Perrine Camus à la fabrication du fromage blanc, le mardi. - © Dominique Lapeyre-Cave

Voilà tout juste quatre mois que Perrine Camus a commencé à fabriquer et vendre ses produits laitiers que déjà ses semaines sont bien remplies : fabrication des yaourts, fromages et desserts le lundi, mardi et mercredi matin, ouverture du magasin le mercredi après-midi, livraisons le jeudi et nouvelle fabrication le vendredi matin si nécessaire et commercialisation l'après-midi.

Pour cette jeune femme de bientôt 40 ans, mère de trois garçons et épouse de Francis Camus, cette installation au sein de l'EARL a été comme une réalisation personnelle, la nécessité de trouver sa place dans l'activité de l'exploitation. «J'ai été assistance maternelle pendant de nombreuses années et cela me convenait bien car cela m'a permis de pouvoir élever mes trois garçons. Mais maintenant qu'ils ont 14, 12 et 9 ans, il fallait que je me trouve une activité à moi, qui me plaise et me permette de m'épanouir professionnellement, je n'avais plus envie de m'occuper d'enfants», confie-t-elle.

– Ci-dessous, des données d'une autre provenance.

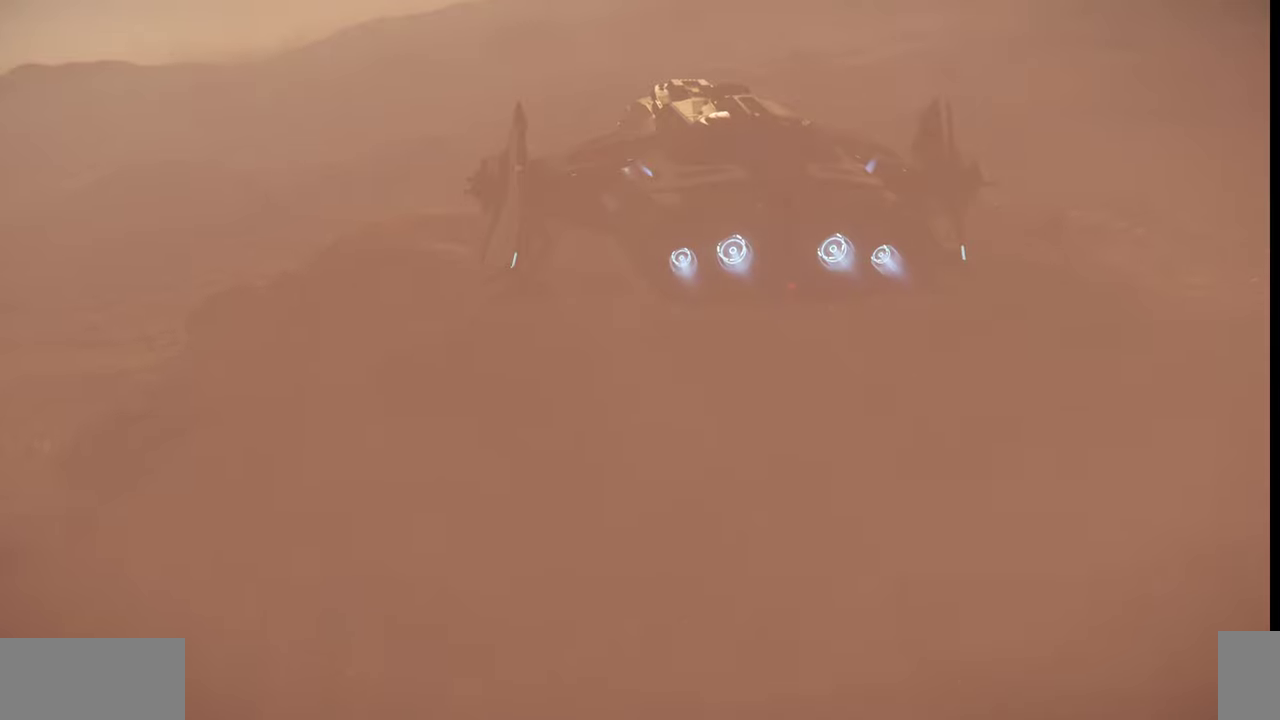
{"keys": ["q", "w"], "mouse": [], "events": [[100, "q", "down"]]}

Cette citadine d'origine, native de Chartres, arrivée dans l'Oise depuis 17 ans, donnait des coups de main ponctuels sur l'exploitation, notamment à la traite. Le démarrage de la vente de viande de l'exploitation en caissettes et le succès rencontré en 2018 lui ont ouvert des horizons. «On a testé la vente directe avec un investissement minimal, une remorque réfrigérée. Avec le bouche-à-oreille et notre réseau de connaissances, on a vu que les consommateurs n'hésitaient pas à faire le déplacement jusqu'à la ferme et revenaient. J'assurai les commandes et la vente et j'appréciais les retours directs de la clientèle. D'où l'idée de transformer une partie du lait et de vendre sur place, dans un magasin créé pour cela.»

 

Un investissement personnel

Perrine Camus s'est donc lancée dans une reconversion professionnelle. «Je faisais bien des yaourts pour la famille mais, là, c'est une autre échelle !» sourit la jeune femme. Elle a donc suivi une formation avec l'ARVD (Association régionale des vendeurs directs de produits laitiers fermiers des Hauts-de-France), dans le Nord, à chaque fois chez des exploitants qui transforment leur lait : 5 jours pour les yaourts, 4 jours pour le fromage blanc et les crèmes desserts, 2 jours pour apprendre à faire du beurre. Une formation hygiène de 4 jours, obligatoire pour s'installer, a complété le cursus. «Ce n'est pas facile de se former quand on est mère de famille et qu'il faut se déplacer dans le Nord. Mais c'était très intéressant et j'ai découvert que dans le Nord, presque toutes les exploitations font de la vente directe. Cela m'a conforté. Et puis les échanges avec les autres participants m'ont permis de finaliser mon projet», reconnaît Perrine Camus.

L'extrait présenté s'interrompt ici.